# Dixie Jon Boat Anglers



## bsanders (Mar 5, 2012)

Guys and gals we are kicking the year off this coming up Saturday, the 10th, at Bear Creek. If you are going to be fishing with us please go to the web page
www.dixiejonboatanglers.blogspot.com 
and print off the registration page and have it filled out and ready with your membership fee and that days tourney fee prior to launch. Everybody try to be there by 6:45am. We will be in a charcoal 4 door chevy 2500HD with a 17' bass tracker hooked to the back.


----------



## bsanders (Mar 11, 2012)

We had a great turn out yesterday at bear creek with 17 boats. Congrats to Dennis and Brian for the win with 13.35lbs. And big fish honors went to the guys in second Brian Okeefe and Doug Gibson, their big fish went 6.70lbs and their total weight was 12.35lbs. Results are up on the web page and pics are soon to follow. Thanks for everybody showing up and being there early. Everything went smooth as it could go.


----------



## Brine (Mar 12, 2012)

Enjoyed it Brandon. Looking forward to the next event.


----------



## bsanders (Mar 12, 2012)

Hey, i enjoyed it also. We'll see you at Ft. Yargo. And a big thanks to you.


----------



## bigbarrow (Mar 12, 2012)

I enjoyed it Brandon, yall did a good job putting this all together


----------



## Fletch_W (Mar 12, 2012)

Still no pictures! What kind of operation are you running?


----------



## bsanders (Mar 12, 2012)

i know i know, fletch they are under the results page under the actual results i think there are 11 pics.


----------



## jsmis (Mar 13, 2012)

*bear creek*

brandon and chris
  very well run tournament


----------



## bsanders (Mar 13, 2012)

thanks johnny.


----------



## 12mcrebel (Mar 17, 2012)

*bear creek*

Congrats from whats been on here about smooth tournament.Sorry we couldnt make it.  Dan


----------



## jcanderson13 (Mar 18, 2012)

How do yall get around the slot limit for weigh in on Bear Creek?


----------



## Fletch_W (Mar 18, 2012)

jcanderson13 said:


> How do yall get around the slot limit for weigh in on Bear Creek?
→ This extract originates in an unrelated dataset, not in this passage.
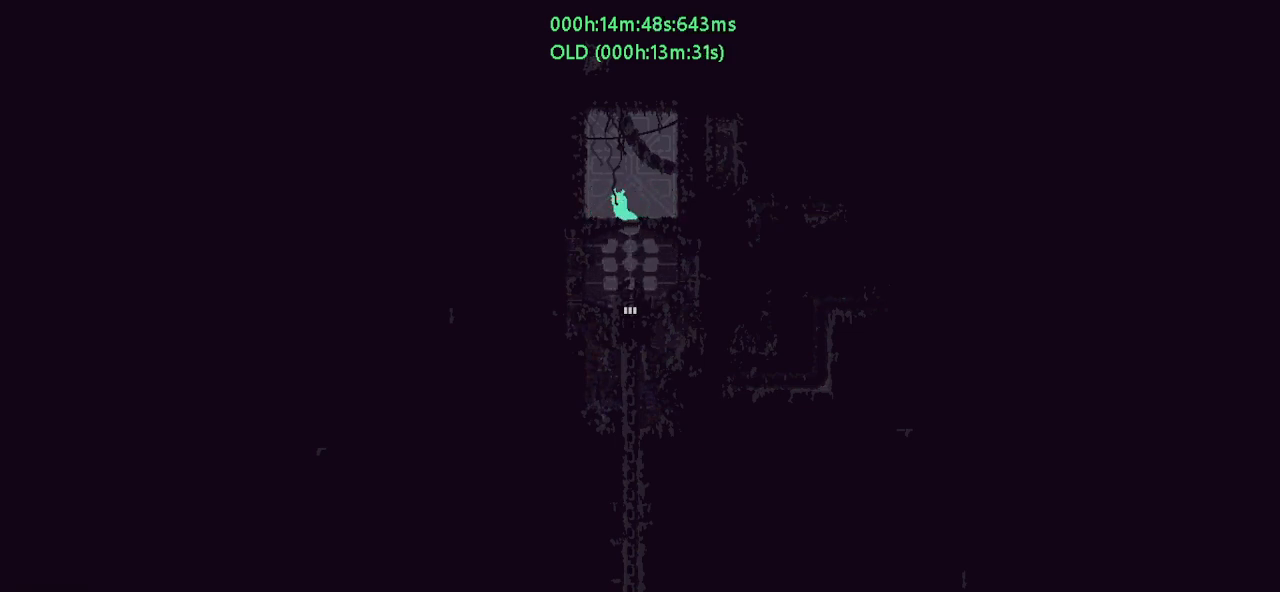
{"keys": ["left"], "events": [[233, "left", "down"], [233, "right", "up"]]}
That's why the weights were so low on the results page, except for a few of the big-fish categories.

I assure you the average sized bass in that lake is larger than these bags...


----------



## jack butler (Mar 18, 2012)

There were only 2 fish above the slot weighed in and a lot of stories of fish that were in the slot


----------